A tendência não se limita aos três principais destinos. Aveiro (2,1%), Viana do Castelo (0,8%) e Coimbra (1,1%) reforçam igualmente a sua presença entre os mercados mais procurados, sugerindo uma procura internacional cada vez mais distribuída pelo território nacional.

“Aconteceu uma mudança na forma como os estrangeiros olham para Portugal. Lisboa continua a ser uma referência internacional, mas já não concentra a mesma atenção que no passado. O crescimento do Porto, de Braga e de outras cidades mostra que os estrangeiros estão a explorar cada vez mais diferentes regiões do país, procurando um equilíbrio entre qualidade de vida, acessibilidade e potencial de valorização”, afirma Sylvia Bozzo, Marketing Manager do Imovirtual.

A mudança geográfica da procura acontece num contexto em que os europeus continuam a dominar o interesse pelo mercado português. A França reforça a liderança, representando 20,7% das pesquisas internacionais em 2026, acima dos 18,9% registados em 2025.

A principal alteração ocorre na segunda posição, onde a Suíça sobe de 15,8% para 18,8%, ultrapassando o Brasil, que recua de 14,4% para 11,2% da procura internacional. Enquanto França e Suíça reforçam o seu peso na procura internacional, o Brasil perde relevância relativa face a 2025, sinalizando uma crescente predominância dos mercados europeus no interesse pelo imobiliário português.

Os dados mostram também uma alteração relevante na intenção dos utilizadores estrangeiros.
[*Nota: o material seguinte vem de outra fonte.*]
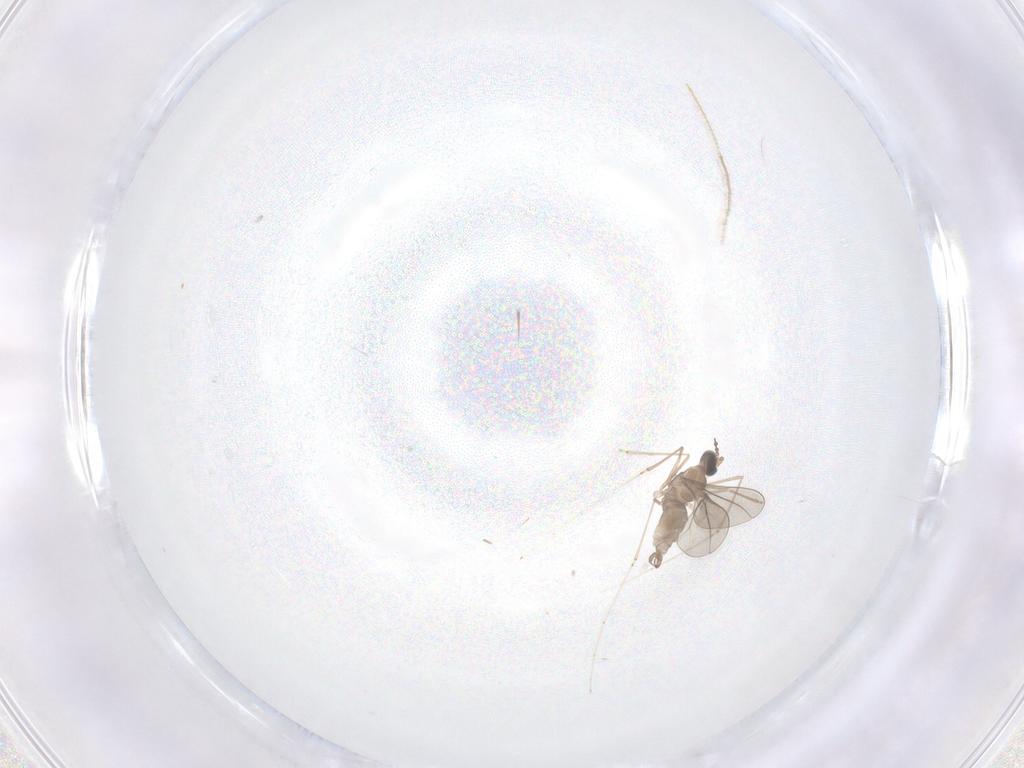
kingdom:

Em 2026, 72,6% das pesquisas estão associadas à intenção de compra, acima dos 68,4% registados em 2025. Em sentido inverso, a procura por arrendamento diminui de 31,6% para 27,4%.

Esta evolução sugere uma procura internacional cada vez mais orientada para aquisição de imóvel, seja para residência permanente, segunda habitação ou investimento de longo prazo.

No que diz respeito às tipologias, os T2 mantêm-se como a escolha preferida dos compradores estrangeiros, concentrando 31,0% das pesquisas. Seguem-se os T3, com 24,6%, e os T1, com 19,5%.

Apesar de continuarem a representar uma fatia menor da procura, os T0 aumentam de 7,2% para 10,1%, enquanto os T4 passam de 3,5% para 5,4%, demonstrando uma maior diversidade de perfis e necessidades entre os compradores internacionais.

Ao nível do tipo de imóvel, os apartamentos continuam a dominar as preferências, representando 47,9% das pesquisas, acima dos 46,9% registados em 2025. As moradias mantêm uma procura robusta e estável, com 37,4% das pesquisas, enquanto os terrenos perdem relevância, passando de 8,6% para 7,4%, sinalizando uma preferência crescente por soluções prontas a habitar.

Os dados mostram que Portugal continua a captar um forte interesse internacional, mas a geografia dessa procura está a mudar. Se durante anos Lisboa concentrou grande parte da atenção dos compradores estrangeiros, hoje o interesse distribui-se por um conjunto mais alargado de cidades, refletindo uma visão mais diversificada do mercado imobiliário português e das oportunidades disponíveis em diferentes regiões do país.